Dann bleibt nur die Lösung über die Nichtleistungskondiktion in Form der sog Rückgriffskondiktion, deren eigenständige Bedeutung sich freilich in der Funktion eines eng umgrenzten Auffangtatbestandes für die außerhalb der (berechtigten) GoA nicht eben häufigen Fälle erschöpft, in denen der Dritte aus eigenem Antrieb Zuwendungen erbringt, die er aus der insoweit maßgeblichen objektiven Empfängersicht zumindest auch auf eine tatsächlich bestehende Verbindlichkeit des Schuldners ggü dem Gläubiger bezogen wissen will (BGH NJW 03, 1192, 1195; BGHZ 137, 89, 95; 113, 62, 69; 70, 389, 397; vgl allg zur Rückgriffskondiktion MüKo/Schwab § 812 Rz 317 ff; AnwK/v Sachsen Gessaphe § 812 Rz 109 ff; Medicus BürgR Rz 945 ff, 950).

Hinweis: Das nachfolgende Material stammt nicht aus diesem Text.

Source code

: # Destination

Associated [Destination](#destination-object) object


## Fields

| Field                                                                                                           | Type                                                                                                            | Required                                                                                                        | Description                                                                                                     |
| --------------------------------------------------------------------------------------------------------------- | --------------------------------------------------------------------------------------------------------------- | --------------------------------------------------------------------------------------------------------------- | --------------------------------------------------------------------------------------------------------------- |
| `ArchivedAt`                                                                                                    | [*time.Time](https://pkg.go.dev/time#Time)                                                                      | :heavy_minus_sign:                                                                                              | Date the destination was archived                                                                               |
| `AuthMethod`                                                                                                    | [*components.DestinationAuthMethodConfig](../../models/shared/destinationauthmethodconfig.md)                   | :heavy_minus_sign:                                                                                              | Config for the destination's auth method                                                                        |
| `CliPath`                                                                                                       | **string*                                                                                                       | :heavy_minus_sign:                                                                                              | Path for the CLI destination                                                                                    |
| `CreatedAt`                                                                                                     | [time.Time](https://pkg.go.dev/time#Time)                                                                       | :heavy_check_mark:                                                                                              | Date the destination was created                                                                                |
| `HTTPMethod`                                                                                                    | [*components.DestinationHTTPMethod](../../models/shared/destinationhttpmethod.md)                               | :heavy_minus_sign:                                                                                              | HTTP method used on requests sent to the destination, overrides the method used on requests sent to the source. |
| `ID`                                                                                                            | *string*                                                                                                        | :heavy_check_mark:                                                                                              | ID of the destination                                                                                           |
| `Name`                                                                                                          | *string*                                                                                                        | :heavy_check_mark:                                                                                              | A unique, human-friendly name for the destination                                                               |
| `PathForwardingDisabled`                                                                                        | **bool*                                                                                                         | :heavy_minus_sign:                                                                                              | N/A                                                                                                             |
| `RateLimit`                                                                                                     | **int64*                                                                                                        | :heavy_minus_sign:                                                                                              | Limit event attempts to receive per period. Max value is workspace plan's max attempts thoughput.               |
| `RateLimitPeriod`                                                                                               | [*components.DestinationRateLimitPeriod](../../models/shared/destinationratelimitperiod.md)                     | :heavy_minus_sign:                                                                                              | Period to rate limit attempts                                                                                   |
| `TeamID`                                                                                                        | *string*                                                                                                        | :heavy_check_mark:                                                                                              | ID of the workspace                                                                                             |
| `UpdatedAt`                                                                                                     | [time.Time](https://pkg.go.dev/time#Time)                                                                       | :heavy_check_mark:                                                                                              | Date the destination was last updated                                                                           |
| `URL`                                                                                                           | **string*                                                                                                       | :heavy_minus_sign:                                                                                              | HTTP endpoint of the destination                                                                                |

Allerdings kommt es zur Rückgriffskondiktion nur, soweit keine anderen gesetzlichen Bestimmungen den Rückgriff regeln. Zu nennen sind in diesem Zusammenhang insb die Tatbestände einer gesetzlich angeordneten Legalzession, wie sie sich bspw in § 268 III für die Ausübung eines Ablösungsrechts und in § 426 II für den Innenausgleich zwischen Gesamtschuldnern finden (weitere Bsp bei AnwK/v Sachsen Gessaphe § 812 Rz 112).

 

Rn 103

Bei nicht bestehender Valutaschuld scheidet ein bereicherungsrechtlicher Rückgriff A–B schon deshalb aus, weil B mangels Befreiung von einer Verbindlichkeit nicht bereichert ist (BGH JZ 21, 784 [BGH 05.11.2020 - I ZR 193/19]. IÜ erbringt A – anders als in den oben erörterten Anweisungsfällen (Rn 91 f) – mit der auf Tilgung einer Fremdschuld gerichteten Zuwendung keine Leistung an B, sondern eine solche an C. A kann und muss also direkt mit der Leistungskondiktion gegen C vorgehen (ganz hM BGH NJW 00, 1718 f; BGHZ 113, 62, 69 f; Staud/Lorenz § 812 Rz 4; Medicus BürgR Rz 685), und zwar nach der Rspr des BGH auch dann, wenn A im Deckungsverhältnis ggü B zur Zuwendung verpflichtet ist, insoweit aber nicht dessen Anweisungen unterliegt (Bsp Überobligatorische Regulierung eines vermeintlichen Haftpflichtschadens – BGH NJW 00, 1718 f; BGHZ 113, 62, 69 f; ebenso Erman/Buck-Heeb § 812 Rz 28; Staud/Lorenz § 812 Rz 44; aA Canaris NJW 92, 868 ff [BVerwG 17.10.1991 - BVerwG 2 C 21/90] – Rückabwicklung ›übers Eck‹).